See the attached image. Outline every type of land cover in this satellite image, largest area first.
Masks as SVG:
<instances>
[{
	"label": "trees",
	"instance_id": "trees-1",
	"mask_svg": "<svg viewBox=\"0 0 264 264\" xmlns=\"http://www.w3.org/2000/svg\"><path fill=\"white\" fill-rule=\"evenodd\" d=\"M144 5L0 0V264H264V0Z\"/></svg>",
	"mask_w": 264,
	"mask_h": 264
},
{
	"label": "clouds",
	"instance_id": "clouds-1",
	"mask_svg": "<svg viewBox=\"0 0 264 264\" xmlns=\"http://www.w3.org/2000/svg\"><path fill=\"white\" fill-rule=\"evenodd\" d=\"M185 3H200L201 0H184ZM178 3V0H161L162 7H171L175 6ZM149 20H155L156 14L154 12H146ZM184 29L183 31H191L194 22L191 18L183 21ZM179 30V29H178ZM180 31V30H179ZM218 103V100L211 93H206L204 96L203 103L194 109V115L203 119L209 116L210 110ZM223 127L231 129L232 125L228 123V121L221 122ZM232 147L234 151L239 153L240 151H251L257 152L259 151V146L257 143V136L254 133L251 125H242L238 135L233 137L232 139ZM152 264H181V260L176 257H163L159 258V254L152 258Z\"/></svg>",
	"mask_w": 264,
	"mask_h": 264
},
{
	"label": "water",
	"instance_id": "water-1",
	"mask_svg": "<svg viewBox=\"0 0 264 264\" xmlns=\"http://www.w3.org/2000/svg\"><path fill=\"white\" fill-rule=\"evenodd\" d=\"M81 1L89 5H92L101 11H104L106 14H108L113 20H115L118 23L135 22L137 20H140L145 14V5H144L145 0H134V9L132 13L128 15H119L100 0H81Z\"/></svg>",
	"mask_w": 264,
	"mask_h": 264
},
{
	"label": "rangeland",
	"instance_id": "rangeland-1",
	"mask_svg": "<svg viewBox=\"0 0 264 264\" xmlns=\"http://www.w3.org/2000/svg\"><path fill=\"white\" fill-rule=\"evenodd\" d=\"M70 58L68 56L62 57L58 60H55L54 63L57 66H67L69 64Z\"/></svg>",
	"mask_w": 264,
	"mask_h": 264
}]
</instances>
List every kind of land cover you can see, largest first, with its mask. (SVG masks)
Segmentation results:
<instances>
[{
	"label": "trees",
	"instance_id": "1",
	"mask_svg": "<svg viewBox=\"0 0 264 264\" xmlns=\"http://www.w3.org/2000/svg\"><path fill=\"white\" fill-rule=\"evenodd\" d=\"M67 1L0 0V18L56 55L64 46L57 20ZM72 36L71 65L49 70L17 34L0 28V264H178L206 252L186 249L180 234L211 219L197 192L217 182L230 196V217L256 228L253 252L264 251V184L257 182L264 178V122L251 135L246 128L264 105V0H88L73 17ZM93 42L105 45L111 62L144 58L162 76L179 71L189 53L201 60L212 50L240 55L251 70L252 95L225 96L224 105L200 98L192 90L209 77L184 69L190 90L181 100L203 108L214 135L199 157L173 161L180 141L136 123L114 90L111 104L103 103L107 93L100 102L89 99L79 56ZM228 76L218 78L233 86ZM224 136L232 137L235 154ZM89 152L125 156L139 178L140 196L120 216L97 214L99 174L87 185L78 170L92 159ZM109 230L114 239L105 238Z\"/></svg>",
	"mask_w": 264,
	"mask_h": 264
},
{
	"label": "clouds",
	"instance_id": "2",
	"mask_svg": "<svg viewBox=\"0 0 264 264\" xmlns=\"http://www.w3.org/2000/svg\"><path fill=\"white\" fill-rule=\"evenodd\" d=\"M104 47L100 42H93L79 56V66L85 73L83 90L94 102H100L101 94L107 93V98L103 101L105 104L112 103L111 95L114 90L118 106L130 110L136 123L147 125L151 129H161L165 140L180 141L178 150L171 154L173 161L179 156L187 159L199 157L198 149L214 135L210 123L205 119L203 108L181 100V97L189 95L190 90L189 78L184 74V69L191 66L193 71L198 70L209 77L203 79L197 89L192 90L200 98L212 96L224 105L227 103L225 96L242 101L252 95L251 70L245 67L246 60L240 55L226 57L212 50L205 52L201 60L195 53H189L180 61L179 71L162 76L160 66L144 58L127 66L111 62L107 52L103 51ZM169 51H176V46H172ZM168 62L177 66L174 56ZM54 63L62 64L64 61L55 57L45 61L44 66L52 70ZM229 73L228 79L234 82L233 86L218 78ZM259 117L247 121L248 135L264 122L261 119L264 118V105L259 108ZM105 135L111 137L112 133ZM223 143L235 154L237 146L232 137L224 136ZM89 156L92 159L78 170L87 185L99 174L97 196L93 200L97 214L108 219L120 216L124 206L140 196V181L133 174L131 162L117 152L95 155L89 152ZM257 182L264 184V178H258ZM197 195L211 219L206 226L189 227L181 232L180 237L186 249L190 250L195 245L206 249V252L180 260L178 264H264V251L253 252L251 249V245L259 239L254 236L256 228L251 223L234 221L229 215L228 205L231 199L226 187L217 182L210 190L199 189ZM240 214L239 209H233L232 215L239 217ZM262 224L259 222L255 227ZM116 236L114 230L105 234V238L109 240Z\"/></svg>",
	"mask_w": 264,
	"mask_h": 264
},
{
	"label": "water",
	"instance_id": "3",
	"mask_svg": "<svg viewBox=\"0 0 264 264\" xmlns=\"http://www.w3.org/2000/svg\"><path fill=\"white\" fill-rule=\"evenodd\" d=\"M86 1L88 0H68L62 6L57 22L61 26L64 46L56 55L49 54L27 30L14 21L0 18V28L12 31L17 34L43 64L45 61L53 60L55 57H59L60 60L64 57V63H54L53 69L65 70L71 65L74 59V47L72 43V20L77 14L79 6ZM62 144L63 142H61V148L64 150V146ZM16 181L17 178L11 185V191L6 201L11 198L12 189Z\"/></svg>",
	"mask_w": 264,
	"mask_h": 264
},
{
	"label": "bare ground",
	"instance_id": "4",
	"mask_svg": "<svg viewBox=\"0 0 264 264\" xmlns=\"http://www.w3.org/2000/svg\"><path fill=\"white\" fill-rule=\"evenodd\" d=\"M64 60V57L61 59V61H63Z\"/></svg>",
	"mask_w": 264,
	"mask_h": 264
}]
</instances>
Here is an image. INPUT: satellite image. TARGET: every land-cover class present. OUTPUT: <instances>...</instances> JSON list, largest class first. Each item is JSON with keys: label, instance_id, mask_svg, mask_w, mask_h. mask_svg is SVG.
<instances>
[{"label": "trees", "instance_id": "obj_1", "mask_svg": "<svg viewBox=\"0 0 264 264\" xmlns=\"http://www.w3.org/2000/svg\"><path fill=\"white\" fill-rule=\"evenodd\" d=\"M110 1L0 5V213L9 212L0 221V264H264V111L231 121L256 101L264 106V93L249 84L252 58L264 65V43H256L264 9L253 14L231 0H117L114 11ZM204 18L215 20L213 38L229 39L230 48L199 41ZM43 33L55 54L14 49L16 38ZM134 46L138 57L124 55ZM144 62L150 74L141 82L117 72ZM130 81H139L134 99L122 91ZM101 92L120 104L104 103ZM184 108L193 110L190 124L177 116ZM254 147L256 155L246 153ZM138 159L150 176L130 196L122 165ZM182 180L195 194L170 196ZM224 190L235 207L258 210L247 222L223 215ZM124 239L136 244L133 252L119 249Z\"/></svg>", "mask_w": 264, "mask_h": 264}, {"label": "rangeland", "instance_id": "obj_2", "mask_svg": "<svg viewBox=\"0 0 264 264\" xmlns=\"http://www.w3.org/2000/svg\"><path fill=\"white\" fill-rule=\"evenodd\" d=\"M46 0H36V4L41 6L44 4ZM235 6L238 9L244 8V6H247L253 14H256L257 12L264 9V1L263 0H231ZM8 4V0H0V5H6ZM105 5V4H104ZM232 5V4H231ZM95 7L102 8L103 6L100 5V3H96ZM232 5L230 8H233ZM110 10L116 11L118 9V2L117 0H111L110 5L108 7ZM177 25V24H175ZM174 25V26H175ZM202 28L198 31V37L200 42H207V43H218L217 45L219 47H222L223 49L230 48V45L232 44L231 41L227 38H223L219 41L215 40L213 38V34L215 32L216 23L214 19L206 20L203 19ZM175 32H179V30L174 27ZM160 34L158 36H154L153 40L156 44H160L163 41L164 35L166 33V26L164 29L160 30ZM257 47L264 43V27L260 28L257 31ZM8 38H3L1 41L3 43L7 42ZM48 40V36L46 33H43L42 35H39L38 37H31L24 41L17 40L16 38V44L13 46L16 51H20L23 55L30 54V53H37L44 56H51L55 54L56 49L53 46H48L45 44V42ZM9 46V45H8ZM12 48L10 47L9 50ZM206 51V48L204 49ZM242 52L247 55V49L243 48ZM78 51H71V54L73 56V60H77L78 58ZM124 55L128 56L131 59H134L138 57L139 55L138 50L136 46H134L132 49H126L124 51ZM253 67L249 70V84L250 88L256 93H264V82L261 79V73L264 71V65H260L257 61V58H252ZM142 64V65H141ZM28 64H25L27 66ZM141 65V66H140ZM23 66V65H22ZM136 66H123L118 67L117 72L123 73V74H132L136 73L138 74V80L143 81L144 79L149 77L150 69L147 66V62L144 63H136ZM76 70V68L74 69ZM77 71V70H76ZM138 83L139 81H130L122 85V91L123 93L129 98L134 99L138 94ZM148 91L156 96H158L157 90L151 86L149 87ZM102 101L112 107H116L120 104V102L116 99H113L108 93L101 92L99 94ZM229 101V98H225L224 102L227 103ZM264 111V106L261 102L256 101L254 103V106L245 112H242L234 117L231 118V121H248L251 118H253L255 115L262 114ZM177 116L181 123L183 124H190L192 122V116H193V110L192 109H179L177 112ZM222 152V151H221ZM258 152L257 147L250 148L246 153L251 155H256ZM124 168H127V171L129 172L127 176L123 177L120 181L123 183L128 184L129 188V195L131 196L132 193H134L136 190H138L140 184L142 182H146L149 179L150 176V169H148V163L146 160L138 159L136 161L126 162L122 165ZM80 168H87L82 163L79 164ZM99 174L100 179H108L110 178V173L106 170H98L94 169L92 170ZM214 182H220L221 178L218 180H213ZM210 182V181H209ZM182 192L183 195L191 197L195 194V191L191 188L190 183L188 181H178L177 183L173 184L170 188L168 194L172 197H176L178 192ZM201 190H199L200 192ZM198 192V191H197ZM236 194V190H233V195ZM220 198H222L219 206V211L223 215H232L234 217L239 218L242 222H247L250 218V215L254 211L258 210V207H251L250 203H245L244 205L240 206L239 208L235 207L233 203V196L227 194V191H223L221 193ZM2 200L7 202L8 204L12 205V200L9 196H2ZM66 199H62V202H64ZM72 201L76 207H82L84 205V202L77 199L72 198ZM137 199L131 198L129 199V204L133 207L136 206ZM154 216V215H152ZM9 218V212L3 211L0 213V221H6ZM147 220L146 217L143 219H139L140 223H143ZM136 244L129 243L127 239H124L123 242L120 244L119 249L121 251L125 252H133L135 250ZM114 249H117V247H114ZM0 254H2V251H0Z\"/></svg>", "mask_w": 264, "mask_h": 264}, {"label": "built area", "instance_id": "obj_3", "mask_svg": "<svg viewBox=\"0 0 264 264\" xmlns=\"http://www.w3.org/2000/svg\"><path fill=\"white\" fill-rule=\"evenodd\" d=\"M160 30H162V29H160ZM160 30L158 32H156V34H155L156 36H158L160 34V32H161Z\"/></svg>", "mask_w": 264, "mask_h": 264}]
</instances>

:::::

Report each line above that contains the string "satellite", treating uppercase and lowercase letters as different.

Finished exercise:
See the attached image. Outline every type of land cover in this satellite image, largest area first.
Here is an image. INPUT: satellite image. TARGET: every land-cover class present. OUTPUT: <instances>...</instances> JSON list, largest class first. Each item is JSON with keys: label, instance_id, mask_svg, mask_w, mask_h. mask_svg is SVG.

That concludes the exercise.